◆ Task objective
Look through the listing below and give the number of lines that hold "ďalej". Say nothing more.
*** Supplied records ***
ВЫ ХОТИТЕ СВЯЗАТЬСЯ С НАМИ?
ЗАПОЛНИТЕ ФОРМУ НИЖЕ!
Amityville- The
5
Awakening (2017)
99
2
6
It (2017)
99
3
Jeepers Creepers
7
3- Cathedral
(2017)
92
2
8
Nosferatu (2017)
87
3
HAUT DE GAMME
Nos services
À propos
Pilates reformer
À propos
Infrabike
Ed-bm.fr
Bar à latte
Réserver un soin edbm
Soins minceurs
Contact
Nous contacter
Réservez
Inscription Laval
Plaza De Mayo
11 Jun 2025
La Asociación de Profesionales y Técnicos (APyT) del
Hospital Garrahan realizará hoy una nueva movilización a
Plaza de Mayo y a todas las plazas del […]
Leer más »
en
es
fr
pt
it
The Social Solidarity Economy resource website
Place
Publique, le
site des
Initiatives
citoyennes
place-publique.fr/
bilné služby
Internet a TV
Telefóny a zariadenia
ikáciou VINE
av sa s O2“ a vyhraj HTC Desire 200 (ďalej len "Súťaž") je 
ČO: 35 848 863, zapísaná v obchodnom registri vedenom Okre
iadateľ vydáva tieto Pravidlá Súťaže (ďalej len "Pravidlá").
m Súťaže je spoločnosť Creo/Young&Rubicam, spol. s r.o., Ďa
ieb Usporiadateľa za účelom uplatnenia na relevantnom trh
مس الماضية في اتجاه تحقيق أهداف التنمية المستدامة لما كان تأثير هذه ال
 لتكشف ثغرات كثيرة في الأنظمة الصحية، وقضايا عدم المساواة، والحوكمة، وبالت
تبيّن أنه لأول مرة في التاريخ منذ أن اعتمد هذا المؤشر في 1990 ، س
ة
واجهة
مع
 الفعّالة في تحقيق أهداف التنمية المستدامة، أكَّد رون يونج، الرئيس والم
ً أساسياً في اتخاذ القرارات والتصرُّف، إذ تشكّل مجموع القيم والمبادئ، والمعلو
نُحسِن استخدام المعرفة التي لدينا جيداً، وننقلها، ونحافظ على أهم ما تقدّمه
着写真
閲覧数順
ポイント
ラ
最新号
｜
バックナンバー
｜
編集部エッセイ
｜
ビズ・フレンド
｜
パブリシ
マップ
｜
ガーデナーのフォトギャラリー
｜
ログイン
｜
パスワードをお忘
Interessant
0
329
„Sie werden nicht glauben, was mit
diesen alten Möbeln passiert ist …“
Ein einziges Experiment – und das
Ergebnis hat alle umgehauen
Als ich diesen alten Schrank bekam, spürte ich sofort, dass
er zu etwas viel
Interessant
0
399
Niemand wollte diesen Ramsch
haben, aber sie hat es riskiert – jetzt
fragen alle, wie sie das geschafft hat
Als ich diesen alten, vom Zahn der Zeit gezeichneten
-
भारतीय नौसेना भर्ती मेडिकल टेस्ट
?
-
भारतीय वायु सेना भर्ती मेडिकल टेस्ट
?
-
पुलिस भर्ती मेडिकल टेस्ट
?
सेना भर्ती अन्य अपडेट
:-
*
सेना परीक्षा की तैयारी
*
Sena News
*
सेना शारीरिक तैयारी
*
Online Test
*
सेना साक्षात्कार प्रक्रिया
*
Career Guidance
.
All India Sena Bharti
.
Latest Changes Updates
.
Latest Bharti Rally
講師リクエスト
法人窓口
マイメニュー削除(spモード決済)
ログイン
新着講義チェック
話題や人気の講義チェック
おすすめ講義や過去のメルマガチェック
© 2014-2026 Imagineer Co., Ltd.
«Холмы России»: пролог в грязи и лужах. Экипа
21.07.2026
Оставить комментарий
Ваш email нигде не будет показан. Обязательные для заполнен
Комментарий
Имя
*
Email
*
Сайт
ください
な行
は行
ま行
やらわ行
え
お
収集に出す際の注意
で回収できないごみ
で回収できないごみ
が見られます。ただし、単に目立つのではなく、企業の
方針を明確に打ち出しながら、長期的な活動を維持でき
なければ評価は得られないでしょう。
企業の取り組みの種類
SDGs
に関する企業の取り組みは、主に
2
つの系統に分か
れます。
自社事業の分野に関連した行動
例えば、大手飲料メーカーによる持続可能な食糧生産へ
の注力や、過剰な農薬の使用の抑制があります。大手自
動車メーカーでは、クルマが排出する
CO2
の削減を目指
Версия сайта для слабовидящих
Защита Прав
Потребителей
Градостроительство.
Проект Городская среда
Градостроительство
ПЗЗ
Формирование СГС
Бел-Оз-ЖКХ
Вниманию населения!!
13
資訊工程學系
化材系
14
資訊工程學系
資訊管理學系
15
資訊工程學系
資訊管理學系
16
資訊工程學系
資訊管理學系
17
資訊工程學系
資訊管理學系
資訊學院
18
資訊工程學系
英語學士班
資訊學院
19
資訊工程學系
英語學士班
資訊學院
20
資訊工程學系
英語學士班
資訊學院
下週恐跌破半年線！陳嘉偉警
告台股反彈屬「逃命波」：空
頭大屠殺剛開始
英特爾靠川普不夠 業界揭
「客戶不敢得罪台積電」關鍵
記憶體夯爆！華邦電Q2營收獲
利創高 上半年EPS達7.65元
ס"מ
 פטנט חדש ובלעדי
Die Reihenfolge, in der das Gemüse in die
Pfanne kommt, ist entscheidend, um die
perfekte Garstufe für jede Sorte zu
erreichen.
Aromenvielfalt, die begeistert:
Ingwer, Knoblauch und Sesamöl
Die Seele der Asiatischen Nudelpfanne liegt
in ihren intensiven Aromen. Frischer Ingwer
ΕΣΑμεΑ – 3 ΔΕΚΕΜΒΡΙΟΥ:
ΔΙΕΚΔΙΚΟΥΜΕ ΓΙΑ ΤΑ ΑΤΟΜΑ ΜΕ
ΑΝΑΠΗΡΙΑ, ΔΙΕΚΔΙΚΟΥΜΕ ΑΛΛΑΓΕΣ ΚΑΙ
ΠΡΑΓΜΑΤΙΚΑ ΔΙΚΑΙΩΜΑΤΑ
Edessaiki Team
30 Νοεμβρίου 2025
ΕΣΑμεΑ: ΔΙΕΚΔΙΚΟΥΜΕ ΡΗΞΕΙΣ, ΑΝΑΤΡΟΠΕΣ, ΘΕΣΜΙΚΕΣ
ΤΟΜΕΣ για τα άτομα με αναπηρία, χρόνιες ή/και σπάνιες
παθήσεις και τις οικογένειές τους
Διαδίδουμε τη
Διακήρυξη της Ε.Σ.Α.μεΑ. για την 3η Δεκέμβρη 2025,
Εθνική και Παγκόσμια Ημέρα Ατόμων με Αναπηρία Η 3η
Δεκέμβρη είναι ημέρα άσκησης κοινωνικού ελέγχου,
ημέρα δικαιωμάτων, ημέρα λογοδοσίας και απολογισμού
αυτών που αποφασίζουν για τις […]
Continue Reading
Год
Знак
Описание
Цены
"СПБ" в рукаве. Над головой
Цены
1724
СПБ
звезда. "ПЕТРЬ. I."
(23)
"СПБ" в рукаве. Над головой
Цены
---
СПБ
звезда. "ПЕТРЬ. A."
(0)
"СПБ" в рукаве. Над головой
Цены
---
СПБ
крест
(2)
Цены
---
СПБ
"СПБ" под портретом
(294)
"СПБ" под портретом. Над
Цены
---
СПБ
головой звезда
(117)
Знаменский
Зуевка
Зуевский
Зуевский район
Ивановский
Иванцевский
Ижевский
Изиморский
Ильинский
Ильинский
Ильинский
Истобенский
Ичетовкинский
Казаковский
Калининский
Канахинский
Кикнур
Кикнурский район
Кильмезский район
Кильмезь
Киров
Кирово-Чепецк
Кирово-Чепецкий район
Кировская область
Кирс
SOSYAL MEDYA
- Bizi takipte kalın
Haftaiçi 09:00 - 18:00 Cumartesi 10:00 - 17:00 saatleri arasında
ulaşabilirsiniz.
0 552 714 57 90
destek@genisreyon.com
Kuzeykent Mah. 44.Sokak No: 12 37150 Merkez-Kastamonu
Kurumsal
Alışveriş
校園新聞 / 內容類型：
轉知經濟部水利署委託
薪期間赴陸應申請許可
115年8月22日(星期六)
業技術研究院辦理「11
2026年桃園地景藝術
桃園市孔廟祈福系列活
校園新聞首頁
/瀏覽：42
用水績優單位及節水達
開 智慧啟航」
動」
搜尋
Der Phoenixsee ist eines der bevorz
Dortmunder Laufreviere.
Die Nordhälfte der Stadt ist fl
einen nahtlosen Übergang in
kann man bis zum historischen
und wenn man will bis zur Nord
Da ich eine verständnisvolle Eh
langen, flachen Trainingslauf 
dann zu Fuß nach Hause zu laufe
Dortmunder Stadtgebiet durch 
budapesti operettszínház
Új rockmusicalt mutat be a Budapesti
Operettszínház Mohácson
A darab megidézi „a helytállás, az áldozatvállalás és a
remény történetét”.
*** End of Supplied records ***
◆ Task answer
2